NHS reform a treasure trove of opportunity for small VARs
Analyst suggests changes to health service will see big money for small suppliers
Smaller IT suppliers with specialised skills are well placed to reap the benefits of the changing NHS IT landscape, according to Ovum, which warned medium-size firms could miss out on big deals.
On 1 April, a wave of change swept the health service, with Primary Care Trusts abolished in favour of new Clinical Commissioning Groups (CCGs), which are supported by Commissioning Support Units.
At the time, suppliers of all sizes were hopeful they could cash in, but Ovum's lead analyst for heathcare and life sciences Charlotte Davies said the changes could see smaller firms muscle their way in on big deals.
"A number of trusts will have well-developed ICT teams and will have IT teams working with clinicians," she said. "They're in a position to say to a supplier that they want to work with them on a bespoke service.
"There are more opportunities for local providers here, especially in areas where people have bad memories of the National Programme for IT. That legacy is still there and many associate that with big vendors and a big-project approach.
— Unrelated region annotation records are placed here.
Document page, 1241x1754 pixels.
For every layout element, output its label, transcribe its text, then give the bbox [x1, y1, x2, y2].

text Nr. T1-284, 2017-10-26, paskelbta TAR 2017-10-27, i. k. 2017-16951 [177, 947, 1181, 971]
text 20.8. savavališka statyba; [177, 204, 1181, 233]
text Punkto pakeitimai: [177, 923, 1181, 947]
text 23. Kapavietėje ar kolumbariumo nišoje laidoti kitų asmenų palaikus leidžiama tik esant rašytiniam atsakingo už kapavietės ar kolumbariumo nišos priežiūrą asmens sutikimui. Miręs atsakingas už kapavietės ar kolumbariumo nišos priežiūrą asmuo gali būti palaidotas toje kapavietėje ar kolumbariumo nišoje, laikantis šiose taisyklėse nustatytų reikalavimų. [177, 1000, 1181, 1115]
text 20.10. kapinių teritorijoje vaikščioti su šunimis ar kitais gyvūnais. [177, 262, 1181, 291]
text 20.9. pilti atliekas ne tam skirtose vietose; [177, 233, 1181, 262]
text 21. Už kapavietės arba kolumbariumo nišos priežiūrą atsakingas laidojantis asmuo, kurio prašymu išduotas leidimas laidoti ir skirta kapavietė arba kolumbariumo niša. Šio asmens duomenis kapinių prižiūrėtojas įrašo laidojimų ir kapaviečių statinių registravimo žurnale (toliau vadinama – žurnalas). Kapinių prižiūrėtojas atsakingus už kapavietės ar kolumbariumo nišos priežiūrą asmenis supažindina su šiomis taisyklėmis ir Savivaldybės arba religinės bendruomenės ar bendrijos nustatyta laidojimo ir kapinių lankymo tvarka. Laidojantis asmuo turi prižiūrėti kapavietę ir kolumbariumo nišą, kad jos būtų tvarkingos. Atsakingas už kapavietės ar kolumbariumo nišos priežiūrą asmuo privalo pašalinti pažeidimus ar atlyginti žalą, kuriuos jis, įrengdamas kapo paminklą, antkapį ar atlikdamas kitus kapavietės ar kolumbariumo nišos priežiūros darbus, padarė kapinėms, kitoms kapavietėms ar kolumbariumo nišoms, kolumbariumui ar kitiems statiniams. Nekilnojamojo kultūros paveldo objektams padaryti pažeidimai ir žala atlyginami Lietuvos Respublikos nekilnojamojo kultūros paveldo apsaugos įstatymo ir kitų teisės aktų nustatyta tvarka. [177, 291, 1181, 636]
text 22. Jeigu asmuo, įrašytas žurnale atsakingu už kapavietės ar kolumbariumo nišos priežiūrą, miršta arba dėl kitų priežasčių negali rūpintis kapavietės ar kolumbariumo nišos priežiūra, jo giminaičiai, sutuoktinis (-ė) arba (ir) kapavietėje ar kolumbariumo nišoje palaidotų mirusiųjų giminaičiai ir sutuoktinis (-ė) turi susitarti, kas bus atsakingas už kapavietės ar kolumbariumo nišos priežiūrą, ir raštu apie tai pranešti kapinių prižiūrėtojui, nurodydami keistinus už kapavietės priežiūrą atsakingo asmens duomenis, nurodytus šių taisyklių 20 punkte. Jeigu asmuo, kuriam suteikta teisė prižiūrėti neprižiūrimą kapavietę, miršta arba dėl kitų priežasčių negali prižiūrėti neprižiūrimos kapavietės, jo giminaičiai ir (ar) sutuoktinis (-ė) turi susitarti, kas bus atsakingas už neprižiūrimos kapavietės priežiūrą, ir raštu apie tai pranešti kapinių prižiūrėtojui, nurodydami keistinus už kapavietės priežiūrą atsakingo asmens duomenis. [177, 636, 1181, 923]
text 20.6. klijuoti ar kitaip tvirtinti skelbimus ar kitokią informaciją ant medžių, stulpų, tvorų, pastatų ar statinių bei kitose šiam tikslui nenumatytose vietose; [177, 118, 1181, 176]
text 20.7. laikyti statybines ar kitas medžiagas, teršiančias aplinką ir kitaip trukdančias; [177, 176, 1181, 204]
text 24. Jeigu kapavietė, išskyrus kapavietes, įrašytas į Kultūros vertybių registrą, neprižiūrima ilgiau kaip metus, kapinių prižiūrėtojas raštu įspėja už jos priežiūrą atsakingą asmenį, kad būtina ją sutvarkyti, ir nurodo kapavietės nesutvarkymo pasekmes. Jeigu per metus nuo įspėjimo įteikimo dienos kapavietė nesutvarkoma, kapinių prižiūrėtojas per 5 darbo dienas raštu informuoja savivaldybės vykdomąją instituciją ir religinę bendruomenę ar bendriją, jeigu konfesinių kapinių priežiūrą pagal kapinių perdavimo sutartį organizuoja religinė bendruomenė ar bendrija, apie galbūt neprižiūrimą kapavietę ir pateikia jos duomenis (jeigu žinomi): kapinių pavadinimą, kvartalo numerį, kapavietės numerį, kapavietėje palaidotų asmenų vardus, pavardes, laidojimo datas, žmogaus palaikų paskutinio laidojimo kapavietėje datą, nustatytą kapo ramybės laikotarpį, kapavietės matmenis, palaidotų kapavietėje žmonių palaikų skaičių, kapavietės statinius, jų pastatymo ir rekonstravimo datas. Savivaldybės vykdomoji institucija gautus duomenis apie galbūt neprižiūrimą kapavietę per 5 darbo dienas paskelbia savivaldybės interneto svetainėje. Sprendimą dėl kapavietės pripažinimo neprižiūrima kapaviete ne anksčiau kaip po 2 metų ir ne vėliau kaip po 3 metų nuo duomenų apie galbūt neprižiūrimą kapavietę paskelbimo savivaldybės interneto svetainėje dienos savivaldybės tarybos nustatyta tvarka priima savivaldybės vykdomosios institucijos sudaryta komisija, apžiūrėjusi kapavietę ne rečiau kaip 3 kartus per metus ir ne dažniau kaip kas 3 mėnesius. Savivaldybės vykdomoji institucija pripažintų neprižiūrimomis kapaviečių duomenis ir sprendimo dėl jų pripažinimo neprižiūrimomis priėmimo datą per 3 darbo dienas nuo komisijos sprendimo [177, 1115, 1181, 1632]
Instinctively, there is a preference to work with local suppliers."
In June, government cloud procurement service G-Cloud had its second-busiest month, with sales reaching $5.8m (£3.8m), taking the grand total to £31m since it was established last year. Davies said that G-Cloud does make it easier for smaller firms to get up and running, but that often lengthy tender processes and high levels of bureaucracy can inhibit smaller firms.
She added that the NHS reform could see a growth in the amount of shared-service deals struck between neighbouring trusts, and warned that medium-size businesses could miss out.
"With those bigger contracts, it's the bigger [suppliers] that get them," she said. "This is part of a wider trend occurring not just in healthcare. It is more of the case with commoditised services such as desktops, support and comms, servers and hosting, and so on. The more complex services won't see the same competitive scenario."
Softcat's public sector sales director Jamie Burke said that while the government is keen to get smaller firms on large frameworks, big suppliers still tend to dominate at the moment.
"For smaller-value orders, it may be the case [that smaller firms will do very well]," he said. "I know Francis Maude wants more SMEs on frameworks but big resellers still hold those big framework places. We might be losing lots of small opportunities though, but we don't miss what we've never seen.
"We're seeing [the changes] as a massive opportunity."